Für eine Reise von der Hauptstadt ihres Ländchens nach Berlin, die heute in sieben Stunden überwunden wird, brauchte sie fast ebenso viele Tage. Und welche Erlebnisse konnte man auf solchem Weg haben! Die Markgräfin schildert eine ihrer Fahrten wie folgt:
„Es war ein höllisches Wetter! Die Wege waren so schlecht, daß ich, aller meiner Eile ungeachtet, nur bis Hof kommen konnte, und das erst abends um elf Uhr, da es doch nur sechs Meilen von Bayreuth entfernt ist. Mein Gepäck war zurückgeblieben, ich mußte mich also ganz angekleidet auf ein schlechtes Bett legen, auf dem ich wenig schlief. Das Gepäck kam erst um zwei Uhr an, ich befahl, es weiterfahren zu lassen, in der Hoffnung, daß mein Nachtlager in der zweiten Nacht besser sein würde wie das erste.

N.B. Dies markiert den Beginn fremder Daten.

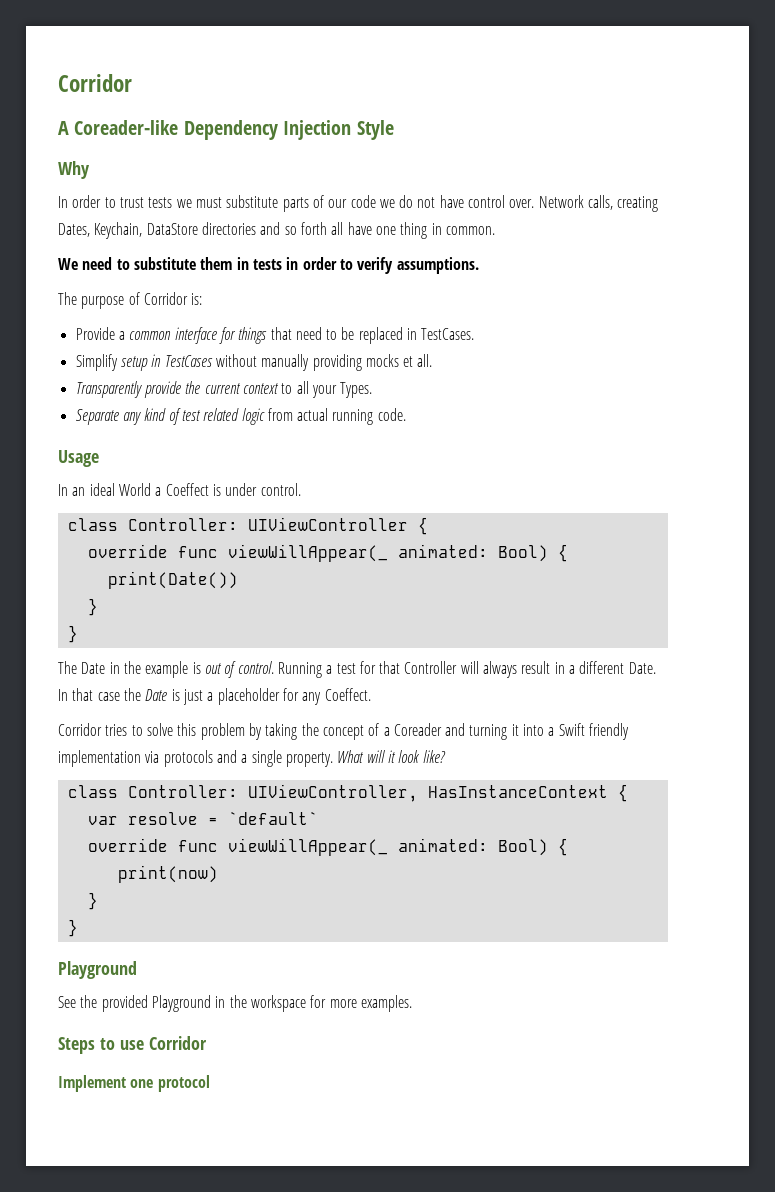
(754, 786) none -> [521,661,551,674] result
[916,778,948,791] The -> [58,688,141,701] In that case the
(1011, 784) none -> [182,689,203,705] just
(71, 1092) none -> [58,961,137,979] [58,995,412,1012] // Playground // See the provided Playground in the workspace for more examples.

„Die zweite Tagereise war sehr lang. Ich reiste um drei Uhr ab und war mittags in Schleiz, das nur vier Meilen von Hof entfernt ist. Ohne aus dem Wagen zu steigen, nahm ich etwas Fleischbrühe, um recht früh in Gera, zwei Stationen weiter, einzutreffen. Die erste legte ich in vier Stunden zurück, auf der zweiten fand ich keine Pferde, obschon sie zwei Tage vorher bestellt waren.
„Mich begleitete gar kein anderer Wagen als der, in welchem Herr von Seckendorf mit meinen Kammerfrauen saß. Der Postmeister, der wohl abgefeimt war, bat mich, um Gottes willen nicht weiterzureisen, weil die Wege zum Halsbrechen wären. ‚Sie müssen,‘ sagte er, ‚durch einen großen Wald, wo alle Tage geraubt und gemordet wird, und da Sie dieselben Pferde, welche Sie hierher brachten, auch nach Gera führen müssen, können Sie nur sehr spät eintreffen. Ich muß Ihnen das alles sagen, um aller Verantwortlichkeit ledig zu sein.‘ Mir stieg der Kamm, wie ich diesen weisen Ratgeber hörte. Meine Hofdame wollte, daß wir die Nacht in diesem Dorfe zubringen sollten, allein wir hatten weder Betten noch Köche, das Haus sah wie eine Räuberhöhle aus, es stank zum Sterben, und die Schweinerei, die darinnen herrschte, machte einem übel und weh. Ich entschloß mich also schnell, stellte mich ganz heldenmäßig, indes mir himmelbang war, und setzte meinen Weg fort.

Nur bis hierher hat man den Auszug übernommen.